In the figure, quarter arc $AD$ of $x^2+y^2=16$ is given. Points $B,C$ are arbitrary on the arc $AD$ such that $C$ is between $D$ and $B$.
What is the maximum value of $\text{Area}(OABCD)$ ?
Notes:
On
Points B and C should divide the circle into three equal arcs. This can be shown by fixing one of the points and letting the other point move around. You maximize the area of the triangle BCD when C divides the arc BD into two equal arcs, because at that point the height of the triangle is maximized. By applying this same argument to triangle ABC, we see that the area of both triangles is maximized when AB=BC=CD. Therefore, the maximum area of the pentagon occurs under the same conditions. This means we have three triangles with two side lengths of 4 and an angle between them of 30°. The entire area is therefore: $$3*\left(\frac12*4*4*\sin30°\right)=12$$
On
Isoperimetric inequalities are very elegant theorems in Euclidean geometry. One of them:
Isoperimetric inequality for cyclic polygons: If $A_1A_2\dots A_n$ is a cyclic $n$-gon, then area of $A_1A_2\dots A_n$ will be maximum when $n$-gon regular.

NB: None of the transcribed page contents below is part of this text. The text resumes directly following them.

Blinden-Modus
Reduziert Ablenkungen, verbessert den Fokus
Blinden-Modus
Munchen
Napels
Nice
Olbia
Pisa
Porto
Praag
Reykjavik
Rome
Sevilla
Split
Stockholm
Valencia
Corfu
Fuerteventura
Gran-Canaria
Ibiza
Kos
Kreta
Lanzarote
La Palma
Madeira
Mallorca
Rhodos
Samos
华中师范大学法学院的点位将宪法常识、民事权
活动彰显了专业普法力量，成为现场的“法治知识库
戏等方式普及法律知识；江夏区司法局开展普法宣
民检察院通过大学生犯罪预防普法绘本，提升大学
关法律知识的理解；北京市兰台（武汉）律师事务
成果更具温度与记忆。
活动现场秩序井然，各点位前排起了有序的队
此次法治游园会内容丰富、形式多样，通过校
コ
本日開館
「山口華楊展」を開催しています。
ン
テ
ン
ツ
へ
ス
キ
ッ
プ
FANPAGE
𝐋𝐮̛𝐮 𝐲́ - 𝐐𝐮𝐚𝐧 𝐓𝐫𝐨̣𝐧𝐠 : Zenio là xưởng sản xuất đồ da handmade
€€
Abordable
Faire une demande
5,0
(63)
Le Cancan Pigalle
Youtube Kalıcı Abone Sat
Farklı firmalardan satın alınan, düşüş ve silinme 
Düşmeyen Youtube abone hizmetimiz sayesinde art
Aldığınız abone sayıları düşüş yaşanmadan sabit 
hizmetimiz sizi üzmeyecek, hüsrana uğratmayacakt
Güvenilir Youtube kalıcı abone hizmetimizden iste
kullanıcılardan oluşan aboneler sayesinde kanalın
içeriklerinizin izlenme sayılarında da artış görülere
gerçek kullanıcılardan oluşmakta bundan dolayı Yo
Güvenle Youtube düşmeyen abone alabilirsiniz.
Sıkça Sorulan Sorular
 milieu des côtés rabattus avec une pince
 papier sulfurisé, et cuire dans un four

We will use this idea in our solution. Let's reflect the figure w.r.t $x$-axis and $y$-axis like following figure.
We yields a dodecagon. By isoperimetry theorem for cyclic $n$-gon, maximum area of it will be $$\dfrac{1}{2}\cdot 12\cdot 4^2\cdot \sin 30^\circ = 48$$ Then, quarter of it is $$\dfrac{48}{4}=12 $$
On
Let $C(a,\sqrt{4-a^2})$ and $B(b,\sqrt{4-b^2})$.
Hence, $$S_{OABCD}=f(a,b)=\tfrac{\left(4+\sqrt{4-a^2}\right)a}{2}+\tfrac{\left(\sqrt{4-b^2}+\sqrt{4-a^2}\right)(b-a)}{2}+\tfrac{\sqrt{4-b^2}(4-b)}{2},$$ where $0\leq a\leq b\leq4$.
We see that $f$ is continuous function on $\Phi=\{(a,b)|0\leq a\leq b\leq4\}$, which is compact.
Thus, $f$ gets a maximal value for each $(a_0,b_0)\in\Phi$.
In another hand, if we'll replace $C$ on a middle point of $\smallsmile DB$ or if we'll replace $B$ on a middle point of $\smallsmile AC$, then a value of $f$ increases, which says that if $f(a,b)=f(a_0,b_0)$ then $DC=CB=BA$, otherwise we can increase $f$ by previous way, which is contradiction.
Thus, $\max S_{OABCD}=f(a_0,b_0)=12$ (the number $12$ I took from my previous solution)
and we are done.
Let $\measuredangle DOC=\alpha$, $\measuredangle COB=\beta$ and $\measuredangle BOA=\gamma$.
Hence, $\alpha+\beta+\gamma=\frac{\pi}{2}$ and since $\sin$ is a concave function on $\left[0,\frac{\pi}{2}\right]$, by Jensen we obtain: $$S_{OABCD}=\frac{1}{2}\cdot4^2(\sin\alpha+\sin\beta+\sin\gamma)=$$ $$=8(\sin\alpha+\sin\beta+\sin\gamma)\leq24\sin\left(\frac{\alpha+\beta+\gamma}{3}\right)=12.$$ The equality occurs for $\alpha=\beta=\gamma=30^{\circ},$ which gives the answer: $12$.